Sukumar Mukhopadhyay  |  New Delhi 

Conceptual clear thinking is at stake. Also at stake is substantial revenue. A very recent judgement of the Delhi High Court holding that renting of immovable property is not service is now of great importance since it will set precedence for other services to get similar judgment that they are not service.

Section 65(105)(zzzz) of Finance Act 1994 reads “to any person, by any other person in relation to renting of immovable property for use in the course or furtherance of business or commerce”. The High Court has held that service tax is value-added tax and since there is no value-added in renting of property it is not service. And it is not service independently also the terms of  Section 65(105)(zzzz)”. 

There are four good reasons why appeal should be filed against this judgement.

(a) Renting of immovable property is a service. And service tax is a tax on rent. It is not a property tax. It is a tax on the service given by the property for the time being when it remains in the possession of the person who has taken it on rent. It is just like the service of pandal, or shamiana or modem or telephone in telecommunication service or similar material objects whose services are taken on payment for the time being. The distinction that has been made with the judgment in the Kalyan Mandapam case is really not valid. For this reason also it should be brought once again before the Supreme Court. This aspect needs to be settled as it will affect all cases of material-based service.

(b) There is no need of value-addition at all since all that is necessary is the turn over from the service. Since it is not a value added tax, the question of value addition does not arise.

(c ) It is not correct to say that the Supreme Court has called service tax a value-added tax in the case of All India Federation of Tax Practitioners vs. UOI. Actually the Supreme Court has said that while discussing the background. It is not a judgement itself.

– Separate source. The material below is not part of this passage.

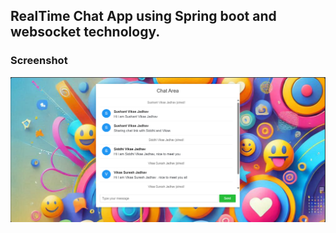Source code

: ## RealTime Chat App using Spring boot and websocket technology.

### Screenshot
![Alt text](Realtime_Chat_App.png)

The judgement is that profession tax is not a service tax. The Constitution calls excise a tax on manufacture and service tax a tax on service. VAT is just a mechanism or design for imposing an indirect tax in a particular manner. 

Excise or Service tax can be value-added tax or turnover tax depending on whether the credit for the input duty is allowed or not. I may also point out that before 1986 there was excise duty which was not VAT. Even now all items which pay excise don’t follow the VAT design. And State Excise is not VAT at all.

(d) The High Court contends that the expression 'service in relation to renting of property' does not in terms include 'service in renting of property'. This proposition, however, is a matter of interpretation. Renting of property also can be taken as in relation to property. This is a very crucial point because if (zzzz) does not in terms include renting of property, then it just cannot be a service. The High Court has not laid much emphasis on this point but has mainly depended on the proposition about value addition.

It is very important to settle the issues involved here in the interest of conceptual clarity. Therefore, it would be immediately necessary that the CBEC examines the issues taking into consideration the points mentioned by me above for the purpose of filing an appeal in the Supreme Court within the period of limitation.